Or, et peu d’études récentes en font état, la dépression est une maladie particulièrement présente chez les personnes précaires. Des conditions de vie difficiles entraînement des états de stress et d’anxiété qui débouchent sur des états dépressifs. Le lien entre précarité et maladie mentale est un thème récurrent dans la littérature sociologique. Michel Foucault déjà produisait en 1961 des travaux sur l’origine historique du rapprochement des pauvres et des fous à l’époque du « grand renfermement ». L’enquête Santé mentale en population générale qui s’est déroulée entre 1999 et 2003 – et qui est sans doute ce que l’on a de plus récent mais je ne suis pas sociologue – indique que 47,4 % des chômeurs-ses sont atteints d’au moins un trouble de la santé mentale (dépression, trouble de l’anxiété, addictions, troubles d’allures psychotiques) contre 24,2 % chez les cadres et les professions intellectuelles supérieures. Quant au risque suicidaire, il est de 21,9 % chez les chômeurs-ses contre 9,5 % chez les cadres et professions intellectuelles supérieures – je reprends les termes de l’enquête. Où sont d’ailleurs les travaux récents sur les liens entre précarité sociale et santé mentale ? Pourquoi dois-je aller chercher des études vieilles de 20 ans pour trouver des réponses ? Parce que tout le monde se fout des pauvres et des fous. Sans parler de grande précarité sociale, combien de mes ami-e-s, précaires ou marginaux-ales, sont atteint-e-s de troubles de la santé mentale ? Ce qui me fout en rogne, c’est que ce sont les personnes que la société malmènent qui ont besoin de soutien psy, ce sont elleux qui sont fragilisé-e-s par des conditions d’existence extrêmes. C’est elleux que le système devrait protéger, accueillir, soigner.

Données textuelles extraites des pages:
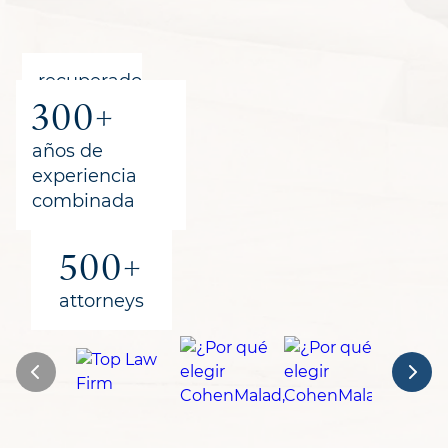
recuperado
300+
para los
clientes
años de
experiencia
combinada
500+
attorneys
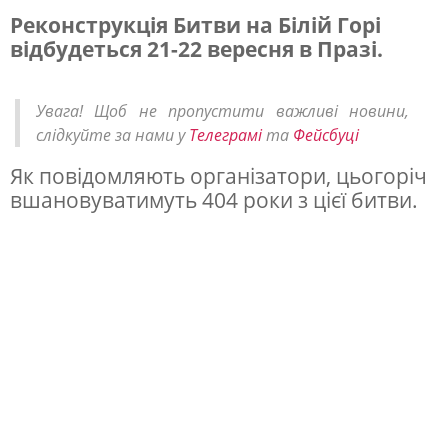
Реконструкція Битви на Білій Горі
відбудеться 21-22 вересня в Празі.
В
П
Увага! Щоб не пропустити важливі новини,
р
слідкуйте за нами у
Телеграмі
та
Фейсбуці
а
Як повідомляють організатори, цьогоріч
з
вшановуватимуть 404 роки з цієї битви.
і
р
е
к
о
н
с
т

Consignes:
**A)** Répondez à ces questions sur le texte consacré à la précarité et à la santé mentale.
(i) En quelle année Michel Foucault produisait-il des travaux sur le rapprochement des pauvres et des fous ?
(ii) D'après l'enquête Santé mentale en population générale, quelle part des chômeurs-ses est atteinte d'au moins un trouble de la santé mentale ?
(iii) Selon cette même enquête, quel est le risque suicidaire chez les cadres et professions intellectuelles supérieures ?
**B)** Poursuivez le texte sur la précarité et la santé mentale en reprenant juste après sa dernière phrase.
Les données constituent un matériau distinct du texte.

Vos réponses:
**A)**
(i) En 1961.
(ii) 47,4 %.
(iii) 9,5 %.

**B)**
Aujourd’hui, les places dans les centres d’accueil et de crise sont rares, j’en ai fait par deux fois l’expérience. J’ai éprouvé la difficulté de l’hôpital psychiatrique public en banlieue parisienne. C’est tout ce que la psychiatrie publique a à offrir aux personnes précaires. Pas de places et des conditions pitoyables. J’ai le luxe d’avoir pu aller dans une clinique privée, j’ai le luxe de pouvoir être suivie par un médecin excessivement cher, j’ai le luxe d’avoir des thérapeutes qui coûtent une fortune. Mais il ne s’agit pas d’un petit confort personnel. Il s’agit de vie ou de mort. Quels sont les chiffres récents des précaires suicidé-e-s parce qu’abandonné-e-s ? Qui s’en soucie ? Il n’y a même personne pour en tenir le registre. Ce sont les personnes que la société abîme, les précaires, les marginaux-ales, les minorisé-e-s, ce sont elleux qui ont besoin d’écoute, d’accompagnement, de traitements adaptés. Ce sont elleux aussi qui ne peuvent pas débourser 100€ de l’heure pour parler à un-e psy. Comme si la dépression était un loisir de riche. Une maladie réservée à quelques bourgeois-e-s endimanché-e-s aux nombres desquel-le-s je compte.

Alors ce soir, je suis triste mais je suis surtout en colère.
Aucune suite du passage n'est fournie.